Can My Fiancé Get a Visa If I Have a Criminal Record?
It’s impossible to give a blanket yes or no answer to this question.
By submitting a Petition for Alien Fiance (Form I-129F) you can help your non-citizen fiancé come to the United States before your marriage. Filling out your petition you will be asked if you have ever been convicted or court martialed for certain crimes. If the answer to those questions is “Yes,” it may prevent the government from granting your petition for a K-1 visa for your fiancé.
In some cases your criminal history won’t be a problem. In other cases, your criminal history will make petitioning for your fiancé all but impossible.
If you want to bring your fiancé to the United States on a K-1 visa, but you have a criminal record, you should definitely consult an attorney. By following appropriate procedures, and with a lawyer’s help, you may still be able to bring your fiancé to the United States in spite of your record.
Your Criminal History and the I-129F Petition
Remember it’s very important for you to be honest on your petition. If you have been convicted of any violent crimes such as sexual assault, domestic violence, or substance abuse, you must include that information with your petition. The crimes you’re required to report are listed in Part 3 of the I-129F form.
K-1 visas are made available to foreign citizens so they can come to the United States to marry their American fiancé. Entry into the United States for marriage is a privilege and careful steps must be taken to ensure that visa privileges are not abused by drug traffickers and other criminals. In addition to guarding against organized illegal activity, the law is also designed to protect foreign citizens from being abused or taken advantage of by U.S. citizens.
If you have a criminal conviction on your record (or if you have been convicted of a crime and your record has since been sealed) you will need to check the appropriate boxes in the section of your I-129F form labeled “Part 3. Other Information.” Please keep in mind that even if you were told your records were sealed or otherwise cleared, you are still required to provide information about the convictions. Also remember that if this applies to you, you should consult an attorney for help submitting the Petition for Alien Fiancé.
Explain Your Record
In addition to checking the appropriate boxes in Part 3, you must include a separate sheet of paper with information related to the crimes you were convicted of. Pieces of information you should provide include the crime, date of conviction, and sentence imposed.

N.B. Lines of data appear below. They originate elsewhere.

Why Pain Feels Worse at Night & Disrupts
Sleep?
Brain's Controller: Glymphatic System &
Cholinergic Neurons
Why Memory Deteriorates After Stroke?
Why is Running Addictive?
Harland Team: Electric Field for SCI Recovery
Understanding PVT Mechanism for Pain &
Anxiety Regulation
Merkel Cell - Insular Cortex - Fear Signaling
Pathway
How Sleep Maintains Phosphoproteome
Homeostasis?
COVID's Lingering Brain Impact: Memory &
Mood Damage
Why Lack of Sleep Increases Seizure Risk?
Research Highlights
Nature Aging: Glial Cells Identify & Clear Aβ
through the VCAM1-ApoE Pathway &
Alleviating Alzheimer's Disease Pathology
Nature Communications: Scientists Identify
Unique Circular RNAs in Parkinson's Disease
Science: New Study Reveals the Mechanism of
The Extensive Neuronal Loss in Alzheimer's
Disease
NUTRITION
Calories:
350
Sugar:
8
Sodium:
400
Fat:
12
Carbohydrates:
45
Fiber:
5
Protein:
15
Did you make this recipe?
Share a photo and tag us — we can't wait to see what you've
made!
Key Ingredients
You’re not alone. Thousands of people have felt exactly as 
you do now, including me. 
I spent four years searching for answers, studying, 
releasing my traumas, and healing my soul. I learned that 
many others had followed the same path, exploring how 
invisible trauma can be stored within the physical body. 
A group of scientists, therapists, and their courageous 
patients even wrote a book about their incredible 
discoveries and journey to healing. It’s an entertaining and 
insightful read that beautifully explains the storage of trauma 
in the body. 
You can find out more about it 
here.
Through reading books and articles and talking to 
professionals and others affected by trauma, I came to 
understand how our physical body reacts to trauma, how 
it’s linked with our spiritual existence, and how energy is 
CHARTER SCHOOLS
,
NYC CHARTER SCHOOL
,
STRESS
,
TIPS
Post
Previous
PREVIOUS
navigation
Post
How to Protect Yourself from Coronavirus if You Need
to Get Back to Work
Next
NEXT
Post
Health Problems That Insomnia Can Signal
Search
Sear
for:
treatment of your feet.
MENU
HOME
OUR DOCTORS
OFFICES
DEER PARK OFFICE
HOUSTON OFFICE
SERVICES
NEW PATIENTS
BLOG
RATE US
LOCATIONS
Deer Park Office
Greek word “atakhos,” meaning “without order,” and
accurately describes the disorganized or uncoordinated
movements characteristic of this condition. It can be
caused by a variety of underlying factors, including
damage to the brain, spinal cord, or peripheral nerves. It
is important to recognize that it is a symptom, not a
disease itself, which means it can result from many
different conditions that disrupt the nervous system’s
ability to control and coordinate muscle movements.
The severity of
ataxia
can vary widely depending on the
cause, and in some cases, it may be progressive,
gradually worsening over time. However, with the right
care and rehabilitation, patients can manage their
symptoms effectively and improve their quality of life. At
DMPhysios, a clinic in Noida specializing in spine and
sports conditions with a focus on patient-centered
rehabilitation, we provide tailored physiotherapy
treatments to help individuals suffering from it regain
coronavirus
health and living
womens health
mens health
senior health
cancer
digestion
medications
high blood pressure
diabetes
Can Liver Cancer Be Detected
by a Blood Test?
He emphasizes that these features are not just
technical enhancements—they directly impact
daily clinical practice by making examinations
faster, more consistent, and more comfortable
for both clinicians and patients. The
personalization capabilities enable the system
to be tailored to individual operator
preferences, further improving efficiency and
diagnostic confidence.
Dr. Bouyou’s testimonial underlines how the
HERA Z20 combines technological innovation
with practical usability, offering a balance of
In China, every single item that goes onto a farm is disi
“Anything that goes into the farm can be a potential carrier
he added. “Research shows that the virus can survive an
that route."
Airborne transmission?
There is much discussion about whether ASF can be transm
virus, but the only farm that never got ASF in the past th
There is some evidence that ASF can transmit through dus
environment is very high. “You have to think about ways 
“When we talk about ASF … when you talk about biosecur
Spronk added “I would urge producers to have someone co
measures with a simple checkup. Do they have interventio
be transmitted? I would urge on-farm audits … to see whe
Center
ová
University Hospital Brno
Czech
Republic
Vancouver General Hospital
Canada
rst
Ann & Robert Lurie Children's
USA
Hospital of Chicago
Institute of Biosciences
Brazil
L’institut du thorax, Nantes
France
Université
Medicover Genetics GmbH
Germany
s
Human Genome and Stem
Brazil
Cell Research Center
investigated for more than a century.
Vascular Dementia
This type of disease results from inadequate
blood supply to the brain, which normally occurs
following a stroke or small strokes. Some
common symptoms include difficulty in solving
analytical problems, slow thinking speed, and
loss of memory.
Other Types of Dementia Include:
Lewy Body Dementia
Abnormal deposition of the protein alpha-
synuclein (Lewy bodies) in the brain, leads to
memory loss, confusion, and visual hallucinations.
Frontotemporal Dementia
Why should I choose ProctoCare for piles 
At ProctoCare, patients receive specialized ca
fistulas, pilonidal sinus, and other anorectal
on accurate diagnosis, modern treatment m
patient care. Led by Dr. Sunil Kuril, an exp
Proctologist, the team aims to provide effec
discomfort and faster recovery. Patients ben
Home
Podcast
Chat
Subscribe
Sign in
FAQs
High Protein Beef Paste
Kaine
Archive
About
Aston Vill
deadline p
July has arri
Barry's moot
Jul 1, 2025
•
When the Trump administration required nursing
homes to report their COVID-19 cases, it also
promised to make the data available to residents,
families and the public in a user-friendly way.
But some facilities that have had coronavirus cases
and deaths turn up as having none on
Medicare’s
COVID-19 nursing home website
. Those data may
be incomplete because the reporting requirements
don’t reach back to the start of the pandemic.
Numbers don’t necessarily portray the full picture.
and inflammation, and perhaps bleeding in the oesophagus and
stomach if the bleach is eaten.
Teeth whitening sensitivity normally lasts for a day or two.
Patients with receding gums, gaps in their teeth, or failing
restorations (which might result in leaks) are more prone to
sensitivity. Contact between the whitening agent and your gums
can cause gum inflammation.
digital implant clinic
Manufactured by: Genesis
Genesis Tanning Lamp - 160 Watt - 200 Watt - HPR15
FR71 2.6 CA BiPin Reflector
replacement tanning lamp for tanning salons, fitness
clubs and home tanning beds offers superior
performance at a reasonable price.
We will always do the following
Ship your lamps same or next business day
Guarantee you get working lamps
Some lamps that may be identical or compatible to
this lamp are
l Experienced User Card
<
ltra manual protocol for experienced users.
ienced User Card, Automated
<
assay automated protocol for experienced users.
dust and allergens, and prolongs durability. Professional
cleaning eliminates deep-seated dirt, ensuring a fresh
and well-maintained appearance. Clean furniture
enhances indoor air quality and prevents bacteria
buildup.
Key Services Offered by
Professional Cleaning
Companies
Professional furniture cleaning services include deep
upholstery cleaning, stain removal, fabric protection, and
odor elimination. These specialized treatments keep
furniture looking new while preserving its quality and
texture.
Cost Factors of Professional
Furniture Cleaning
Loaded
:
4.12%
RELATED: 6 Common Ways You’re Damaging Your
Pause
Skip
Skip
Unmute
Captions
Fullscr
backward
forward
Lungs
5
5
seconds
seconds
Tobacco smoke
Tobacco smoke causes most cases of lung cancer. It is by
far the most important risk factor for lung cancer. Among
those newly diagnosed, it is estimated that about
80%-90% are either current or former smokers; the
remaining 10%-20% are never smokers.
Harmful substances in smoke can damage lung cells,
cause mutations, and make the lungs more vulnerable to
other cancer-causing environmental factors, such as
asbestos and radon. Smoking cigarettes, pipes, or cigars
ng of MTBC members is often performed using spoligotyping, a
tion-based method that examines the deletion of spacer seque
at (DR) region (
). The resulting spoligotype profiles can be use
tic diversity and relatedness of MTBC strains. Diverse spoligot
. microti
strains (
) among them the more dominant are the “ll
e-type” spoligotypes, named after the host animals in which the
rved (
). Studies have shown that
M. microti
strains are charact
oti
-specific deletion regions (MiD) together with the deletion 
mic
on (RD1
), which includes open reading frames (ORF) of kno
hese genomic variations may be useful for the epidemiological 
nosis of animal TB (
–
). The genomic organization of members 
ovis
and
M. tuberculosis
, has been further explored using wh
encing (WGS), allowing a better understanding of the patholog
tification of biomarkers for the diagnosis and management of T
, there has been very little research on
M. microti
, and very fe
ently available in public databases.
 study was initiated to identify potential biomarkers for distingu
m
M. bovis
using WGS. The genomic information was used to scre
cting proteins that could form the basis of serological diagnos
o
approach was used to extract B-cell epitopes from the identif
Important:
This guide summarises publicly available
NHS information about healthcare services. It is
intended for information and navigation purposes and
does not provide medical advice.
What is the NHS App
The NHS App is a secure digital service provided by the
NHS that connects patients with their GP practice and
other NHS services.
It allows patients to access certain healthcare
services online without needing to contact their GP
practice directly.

Part 3 also gives you a limited opportunity to provide an explanation for why you committed the crime on your record. If you were acting in self-defense, trying to avoid being hurt by another person, or your crime was a violation of a protective order issued for your own safety, you can check the appropriate box and the chances of having your petition granted may improve.
There are a variety of factors which could influence whether or not your fiancé is granted a visa. Your fiancé will likely be notified of your criminal history, you may be required to provide more details and documents from court, and you should be prepared to discuss these issues with a government agent at some point during your fiancé’s visa application process.
Properly explaining your criminal record in the best light possible may require a lawyer’s help.
I’m Not Really a Criminal, Why Does the Government Care if I’ve Made a Few Mistakes?
Having a criminal record could identify you as an unreliable fiancé or spouse for your loved one. Even if your crimes were non-violent or happened long ago, statistically speaking a person with a criminal history is at greater risk of having issues with law enforcement in the future.
For example, if you were to go to jail while your fiancé is in the United States, he or she could face multiple problems. It may become difficult for you to support your fiancé financially and he or she might even struggle to take part in everyday life in a foreign culture. This is not to say that having a criminal record leads the government to assume you will be arrested again, but from an administrative perspective it certainly increases the risk.
Another important concern with regards to allowing past-offenders to bring a foreign fiancé into the United States is the nations desire to avoid domestic violence and abuse. People around the world see the United States as a land of opportunity. Many assume that marrying an American would guarantee them a bright future with a loving family. With those optimistic expectations, some foreign citizens might look past safety and security concerns that would otherwise protect them from violence and abuse.
If a foreign citizen comes to the United States and finds themselves in an abusive relationship, he or she may not be aware of how our culture treats such violence. By coming to America without understanding our society, some subject themselves to cruel treatment without knowing their rights or how to contact authorities to put an end to it.
Overall, a criminal record – however non-violent and un-justified you may think your conviction was – identifies you as a risk. If your criminal behavior was negligible or does not pose a concern against allowing you to bring a fiancé to the United States, your fiancé visa petition may not be affected. But it is very important that you are honest with yourself and the government regarding your criminal history. If this is an area that concerns you, you should consult an attorney prior to petitioning for your alien fiancé.